In seinem Nachtstück für Klarinette, Violoncello
(Christoph Richter) und Klavier (Silke Avenhaus) greift auch Widmann
unmittelbar nach den Sternen. Die glitzern als klanglich schillernde
Tonpunkte recht plastisch aus der in dunklen Registern angesiedelten
Drehmotivik hervor. Mit den Klappengeräuschen seines Instruments
will er sie einfangen, langt aber nur noch an ihren Schweif, bevor
sie sich mit melodischen Andeutungen verflüchtigen. Das klingt
neckisch, wirkt fragmentarisch und ist hochvirtuose Musik. Von Henze
kommt das Gefühl für zyklische Formen, von Rihm die Spontaneität.
Subjektiver Ausdruck, einbruchartige Stimmungsschwankungen und eine
drastische musikalische Gestik erzeugen hier ein Gefühl klanglicher
Fasslichkeit, für das die vorangegangene Generation noch kämpfen
musste. Aber nicht der Klang an sich, dessen Befreiung
Busoni schon 1907 beschwor, ist Widmanns kompositorischer Ausgangspunkt,
sondern die objektiven Möglichkeiten seines Instruments, der
Klarinette. Auf ihr beherrscht Widmann das Obertonspektrum und die
Multiphoneffekte exzellent, letztlich ist ihm aber ein Schumann-Zitat
lieber als avancierte Spieltechniken, wie in der großformatigen
Fieberphantasie für Klavier, Streichquartett und
Klarinette. Die Geigen lassen die Fieberkurve mit fiependen Presskantilenen
sehr hoch ausschlagen, ereifern sich danach in wuseliges Gezupfe.
Verworrenheit als ein Merkmal der Romantik wird hier aktualisiert.
Schumanns Papillons scheinen mit hypertropher Gebärde
durch den Raum zu flattern.
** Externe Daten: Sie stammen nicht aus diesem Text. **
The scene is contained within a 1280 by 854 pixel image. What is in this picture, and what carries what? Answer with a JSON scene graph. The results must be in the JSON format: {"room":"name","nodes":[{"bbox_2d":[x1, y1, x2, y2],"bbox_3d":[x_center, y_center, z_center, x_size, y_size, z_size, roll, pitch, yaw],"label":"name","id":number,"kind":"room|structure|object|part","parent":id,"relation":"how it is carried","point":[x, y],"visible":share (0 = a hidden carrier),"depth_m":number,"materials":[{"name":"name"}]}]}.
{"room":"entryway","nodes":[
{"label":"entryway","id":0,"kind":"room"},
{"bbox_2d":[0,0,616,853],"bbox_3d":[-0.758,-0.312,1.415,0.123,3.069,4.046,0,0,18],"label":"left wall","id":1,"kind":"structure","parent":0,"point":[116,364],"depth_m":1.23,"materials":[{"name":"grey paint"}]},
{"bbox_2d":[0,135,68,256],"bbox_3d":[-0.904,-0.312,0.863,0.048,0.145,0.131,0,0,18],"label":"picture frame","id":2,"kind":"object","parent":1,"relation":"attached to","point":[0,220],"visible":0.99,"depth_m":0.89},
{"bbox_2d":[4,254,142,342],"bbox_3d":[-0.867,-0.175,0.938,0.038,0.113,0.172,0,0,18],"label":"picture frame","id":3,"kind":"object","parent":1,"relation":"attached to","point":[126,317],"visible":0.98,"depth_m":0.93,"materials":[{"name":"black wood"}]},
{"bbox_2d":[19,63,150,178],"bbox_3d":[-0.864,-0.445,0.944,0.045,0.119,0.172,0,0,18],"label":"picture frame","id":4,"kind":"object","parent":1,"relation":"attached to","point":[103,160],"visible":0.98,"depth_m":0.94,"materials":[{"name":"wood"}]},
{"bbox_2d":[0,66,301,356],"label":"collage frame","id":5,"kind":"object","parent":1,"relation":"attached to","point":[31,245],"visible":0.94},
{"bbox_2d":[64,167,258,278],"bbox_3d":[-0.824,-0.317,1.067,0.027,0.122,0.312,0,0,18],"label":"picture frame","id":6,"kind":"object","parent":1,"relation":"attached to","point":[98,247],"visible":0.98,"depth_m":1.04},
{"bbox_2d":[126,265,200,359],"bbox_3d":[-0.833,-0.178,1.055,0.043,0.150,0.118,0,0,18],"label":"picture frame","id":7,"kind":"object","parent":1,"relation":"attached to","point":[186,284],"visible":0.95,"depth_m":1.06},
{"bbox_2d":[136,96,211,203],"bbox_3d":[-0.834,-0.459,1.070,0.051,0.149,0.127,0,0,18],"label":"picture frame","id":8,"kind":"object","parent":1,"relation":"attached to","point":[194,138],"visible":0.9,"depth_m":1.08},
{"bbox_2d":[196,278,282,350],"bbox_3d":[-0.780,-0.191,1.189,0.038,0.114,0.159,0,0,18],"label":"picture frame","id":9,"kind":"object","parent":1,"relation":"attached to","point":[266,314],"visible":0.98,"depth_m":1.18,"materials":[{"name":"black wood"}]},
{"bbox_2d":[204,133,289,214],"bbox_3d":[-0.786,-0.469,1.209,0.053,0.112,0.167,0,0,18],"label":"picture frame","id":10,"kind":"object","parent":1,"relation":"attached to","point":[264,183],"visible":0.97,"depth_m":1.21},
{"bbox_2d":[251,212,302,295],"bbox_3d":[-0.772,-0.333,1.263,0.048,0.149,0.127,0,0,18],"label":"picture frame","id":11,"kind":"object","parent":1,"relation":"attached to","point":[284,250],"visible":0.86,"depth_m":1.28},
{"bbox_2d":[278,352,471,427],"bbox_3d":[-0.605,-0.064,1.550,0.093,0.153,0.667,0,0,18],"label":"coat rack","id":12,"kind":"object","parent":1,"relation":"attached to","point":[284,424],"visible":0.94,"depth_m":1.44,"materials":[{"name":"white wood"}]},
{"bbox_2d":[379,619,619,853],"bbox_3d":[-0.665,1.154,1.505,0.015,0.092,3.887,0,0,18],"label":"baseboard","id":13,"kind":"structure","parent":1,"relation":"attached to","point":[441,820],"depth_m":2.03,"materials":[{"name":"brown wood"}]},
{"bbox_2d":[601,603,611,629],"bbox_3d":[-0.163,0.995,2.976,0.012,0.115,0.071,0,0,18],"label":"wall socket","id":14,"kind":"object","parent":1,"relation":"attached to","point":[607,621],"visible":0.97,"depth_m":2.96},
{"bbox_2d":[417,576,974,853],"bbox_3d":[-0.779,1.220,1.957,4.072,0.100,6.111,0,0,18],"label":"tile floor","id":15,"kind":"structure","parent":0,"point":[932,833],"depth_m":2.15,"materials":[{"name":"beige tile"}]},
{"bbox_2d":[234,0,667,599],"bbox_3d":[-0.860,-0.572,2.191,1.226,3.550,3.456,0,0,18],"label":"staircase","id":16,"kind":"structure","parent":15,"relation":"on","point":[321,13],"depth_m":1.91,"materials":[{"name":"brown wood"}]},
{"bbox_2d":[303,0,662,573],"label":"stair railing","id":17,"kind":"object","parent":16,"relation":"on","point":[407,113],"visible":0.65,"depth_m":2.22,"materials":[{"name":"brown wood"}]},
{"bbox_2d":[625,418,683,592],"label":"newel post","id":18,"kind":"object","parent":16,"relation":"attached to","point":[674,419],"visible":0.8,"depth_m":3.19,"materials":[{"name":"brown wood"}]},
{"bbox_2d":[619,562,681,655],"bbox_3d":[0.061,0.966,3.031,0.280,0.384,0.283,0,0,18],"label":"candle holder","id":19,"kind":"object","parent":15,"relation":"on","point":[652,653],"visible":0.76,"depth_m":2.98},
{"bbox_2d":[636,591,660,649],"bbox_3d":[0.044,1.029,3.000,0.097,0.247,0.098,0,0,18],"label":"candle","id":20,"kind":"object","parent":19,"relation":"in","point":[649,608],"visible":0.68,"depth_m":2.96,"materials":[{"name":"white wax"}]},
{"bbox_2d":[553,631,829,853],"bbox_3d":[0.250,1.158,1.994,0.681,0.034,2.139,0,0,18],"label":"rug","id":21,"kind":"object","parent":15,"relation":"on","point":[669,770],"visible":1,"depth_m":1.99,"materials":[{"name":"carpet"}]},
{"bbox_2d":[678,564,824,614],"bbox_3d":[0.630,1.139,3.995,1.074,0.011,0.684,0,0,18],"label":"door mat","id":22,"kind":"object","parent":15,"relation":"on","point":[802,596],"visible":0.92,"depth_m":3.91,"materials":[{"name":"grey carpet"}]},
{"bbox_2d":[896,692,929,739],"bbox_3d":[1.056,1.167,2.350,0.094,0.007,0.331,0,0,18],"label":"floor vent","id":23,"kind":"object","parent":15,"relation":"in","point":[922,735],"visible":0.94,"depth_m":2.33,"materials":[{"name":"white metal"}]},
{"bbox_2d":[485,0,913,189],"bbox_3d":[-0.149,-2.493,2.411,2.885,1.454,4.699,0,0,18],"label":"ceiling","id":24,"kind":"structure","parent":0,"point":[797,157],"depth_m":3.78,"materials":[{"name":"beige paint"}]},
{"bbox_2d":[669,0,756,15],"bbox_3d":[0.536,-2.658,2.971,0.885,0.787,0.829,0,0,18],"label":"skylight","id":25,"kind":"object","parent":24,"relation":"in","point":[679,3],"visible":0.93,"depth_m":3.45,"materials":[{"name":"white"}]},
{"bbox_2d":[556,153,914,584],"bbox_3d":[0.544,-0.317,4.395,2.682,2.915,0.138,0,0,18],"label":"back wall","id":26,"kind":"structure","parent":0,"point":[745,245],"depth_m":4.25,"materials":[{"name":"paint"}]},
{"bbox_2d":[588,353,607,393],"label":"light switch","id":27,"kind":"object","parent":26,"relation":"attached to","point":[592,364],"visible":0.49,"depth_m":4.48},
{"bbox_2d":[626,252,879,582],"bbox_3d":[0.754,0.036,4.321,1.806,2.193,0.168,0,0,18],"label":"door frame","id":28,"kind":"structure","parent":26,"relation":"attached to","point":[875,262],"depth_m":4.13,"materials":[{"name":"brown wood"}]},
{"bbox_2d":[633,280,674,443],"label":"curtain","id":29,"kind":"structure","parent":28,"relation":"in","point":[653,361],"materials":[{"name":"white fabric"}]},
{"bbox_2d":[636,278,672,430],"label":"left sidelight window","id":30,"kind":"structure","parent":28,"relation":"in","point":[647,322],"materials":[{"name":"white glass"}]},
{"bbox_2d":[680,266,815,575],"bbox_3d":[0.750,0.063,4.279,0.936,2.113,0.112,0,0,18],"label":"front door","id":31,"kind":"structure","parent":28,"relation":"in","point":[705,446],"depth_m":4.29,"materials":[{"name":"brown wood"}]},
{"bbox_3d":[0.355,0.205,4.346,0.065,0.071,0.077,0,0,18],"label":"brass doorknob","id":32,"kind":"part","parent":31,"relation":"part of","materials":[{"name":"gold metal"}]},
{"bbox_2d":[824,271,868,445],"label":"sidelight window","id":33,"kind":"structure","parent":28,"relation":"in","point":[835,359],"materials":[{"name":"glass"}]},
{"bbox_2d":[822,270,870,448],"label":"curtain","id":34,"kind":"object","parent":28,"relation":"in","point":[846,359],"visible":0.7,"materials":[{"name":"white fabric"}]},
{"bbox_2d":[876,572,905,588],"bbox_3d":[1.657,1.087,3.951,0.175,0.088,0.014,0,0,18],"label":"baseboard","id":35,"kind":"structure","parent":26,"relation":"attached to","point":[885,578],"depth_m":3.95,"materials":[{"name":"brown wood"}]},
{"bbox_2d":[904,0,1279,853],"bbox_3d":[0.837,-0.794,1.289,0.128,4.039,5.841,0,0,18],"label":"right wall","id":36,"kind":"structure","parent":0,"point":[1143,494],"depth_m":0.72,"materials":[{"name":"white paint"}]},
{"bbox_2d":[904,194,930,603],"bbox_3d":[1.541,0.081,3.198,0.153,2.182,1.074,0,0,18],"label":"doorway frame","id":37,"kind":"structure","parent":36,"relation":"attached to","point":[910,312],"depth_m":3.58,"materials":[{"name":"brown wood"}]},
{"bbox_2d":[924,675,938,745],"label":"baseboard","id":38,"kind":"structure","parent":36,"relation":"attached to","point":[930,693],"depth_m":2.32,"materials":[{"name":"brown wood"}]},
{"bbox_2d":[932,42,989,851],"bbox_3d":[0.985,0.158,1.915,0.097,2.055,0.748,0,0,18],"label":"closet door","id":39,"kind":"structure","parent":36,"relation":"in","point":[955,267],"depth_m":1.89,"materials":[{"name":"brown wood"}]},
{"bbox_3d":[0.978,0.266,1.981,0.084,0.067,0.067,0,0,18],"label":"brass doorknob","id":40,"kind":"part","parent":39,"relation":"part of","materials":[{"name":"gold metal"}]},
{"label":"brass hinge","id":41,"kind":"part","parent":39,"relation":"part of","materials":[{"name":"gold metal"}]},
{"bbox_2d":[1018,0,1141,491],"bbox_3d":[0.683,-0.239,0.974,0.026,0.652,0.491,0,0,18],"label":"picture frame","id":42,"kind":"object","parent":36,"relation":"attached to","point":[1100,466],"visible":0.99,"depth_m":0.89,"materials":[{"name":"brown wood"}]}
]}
Darunter mäandert Widmanns tiefe
Klarinettenlinie als sinnentleertes Ornament, bis die klangliche
Nervosität vom Klavier mit hämmernden Tonwiederholungen
zerschlagen und im Saitenkasten mit beherztem Handspiel gewissermaßen
zerrupft wird. Das isoliert hindurchschimmernde Schumann-Zitat am
Ende des packenden Werks steht jedoch nicht für einen rückwärts
gewandt beklagten Verlust einstmaliger formaler Verbindlichkeit
durch die harmonische Tonalität. Nach pedalseliger, eruptiver
Klaviersonate, den aphoristischen Fünf Bruchstücken
für Klarinette und Klavier und einem aus Seufzermotivik aufsteigenden
Streichquartett mit Anklängen alla zingaresca spannt das Zitat
den Bogen zwischen Widmanns klanglich-instrumentaler Psychologisierung
und der Romantik. Dagegen hat heute niemand etwas.